Satélites secretos, justamente por serem secretos, não têm seus parâmetros orbitais divulgados. Sem esses parâmetros, não dá para rastreá-los, conforme explicado por Zurita. “E, mesmo que sejam rastreados por algum órgão, esses parâmetros não são divulgados nem atualizados”, acrescentou. Por isso, não constam neste catálogo que serve como base para identificar objetos luminosos ao cruzarem o céu.
 
“Como a gente não identificou de cara esse objeto, ele seria um satélite secreto. Hoje, eu já poderia dizer isso com grau de certeza bastante elevado. Agora, qual satélite é? A gente tem suspeita, mas preferimos ainda não divulgar.”
 
Marcelo Zurita, presidente da Associação Paraibana de Astronomia (APA) e membro da Sociedade Astronômica Brasileira (SAB) em entrevista ao Olhar Digital 
 
(Imagem: Rede Brasileira de Observação de Meteoros – Bramon)
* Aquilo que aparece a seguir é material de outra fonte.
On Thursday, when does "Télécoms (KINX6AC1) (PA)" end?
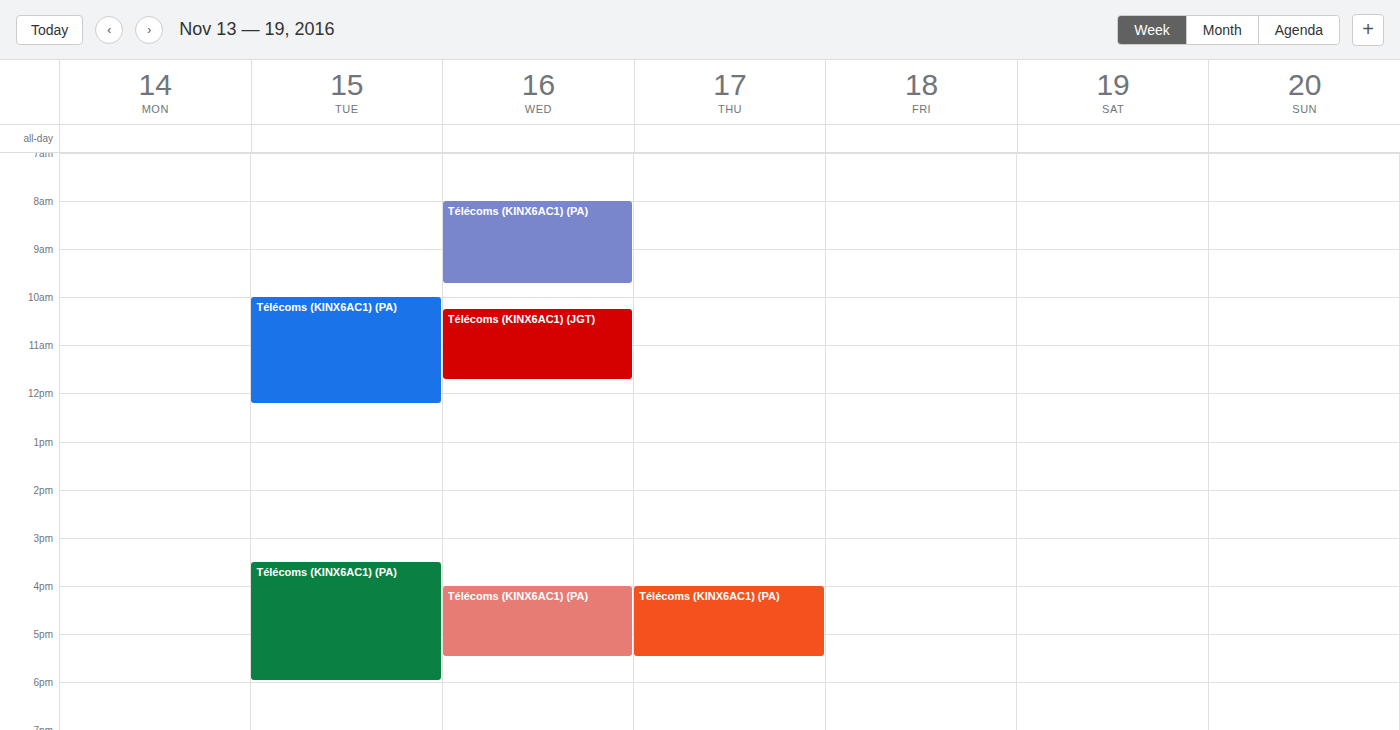
5:30 PM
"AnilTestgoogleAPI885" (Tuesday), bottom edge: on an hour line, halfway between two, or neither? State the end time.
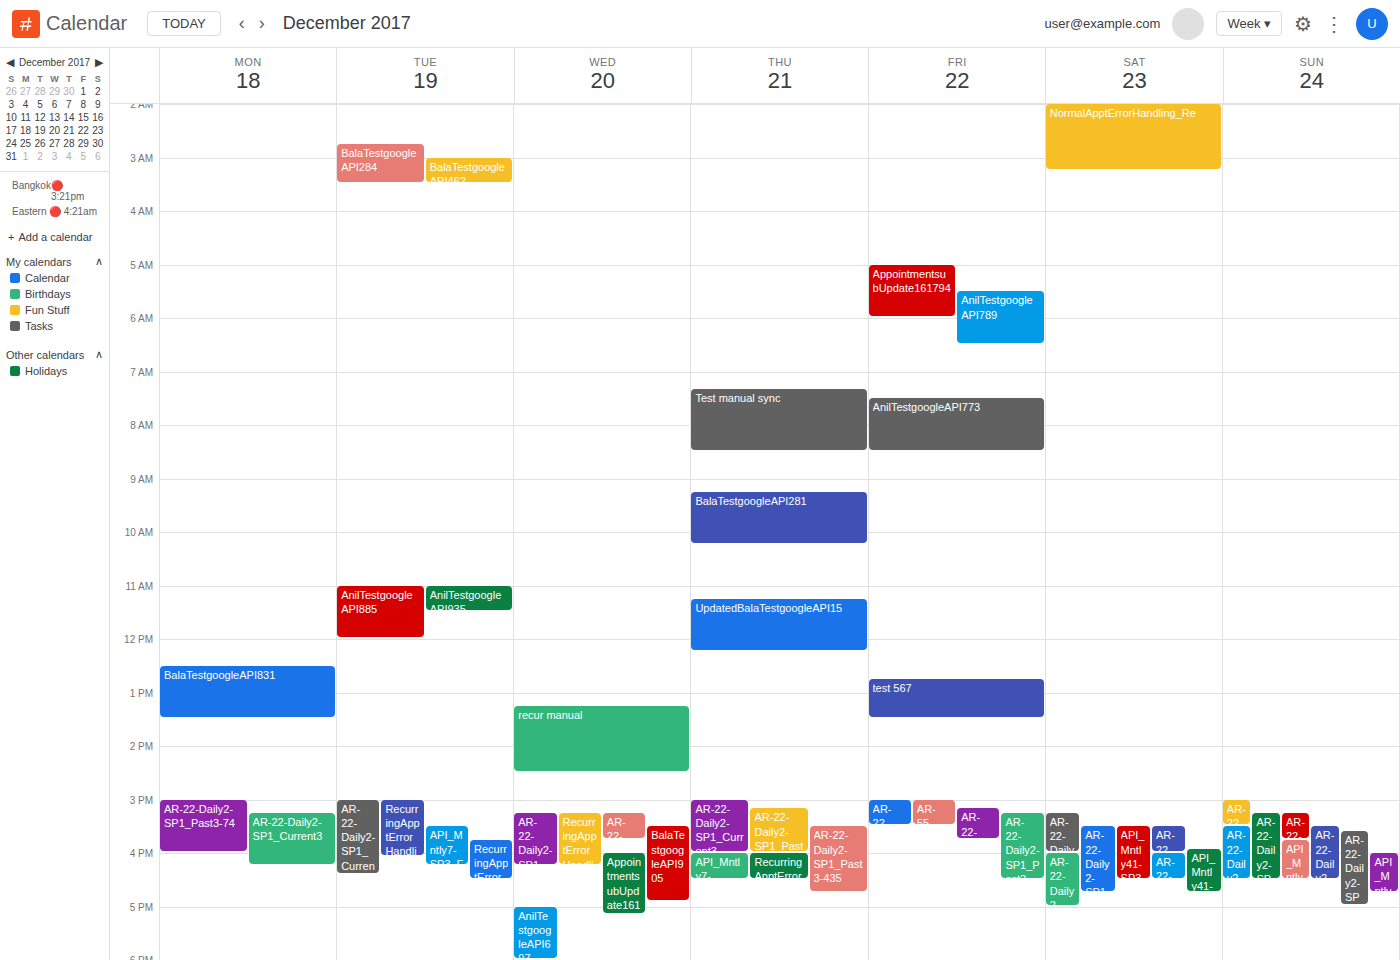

Para investigar esta suspeita, Zurita recorreu ao grupo de observadores independentes de satélites, do qual faz parte. Os membros deste grupo compartilham entre si dados sobre todos os objetos observáveis. “Com os dados desses observadores, são calculados as órbitas de todos os objetos secretos que podem ser observados”, disse Zurita.
 
O especialista contou ao Olhar Digital que enviou a este grupo um relatório com os dados do objeto luminoso observado no Rio Grande do Sul, bem como suas suspeitas sobre ser um satélite secreto. “A partir desta observação, provavelmente a gente não só vai identificar que objeto é esse, mas também vai contribuir com a atualização dos parâmetros orbitais de um satélite secreto. Minha suspeita é que seja um satélite que não foi observado em órbita há mais de 50 dias.”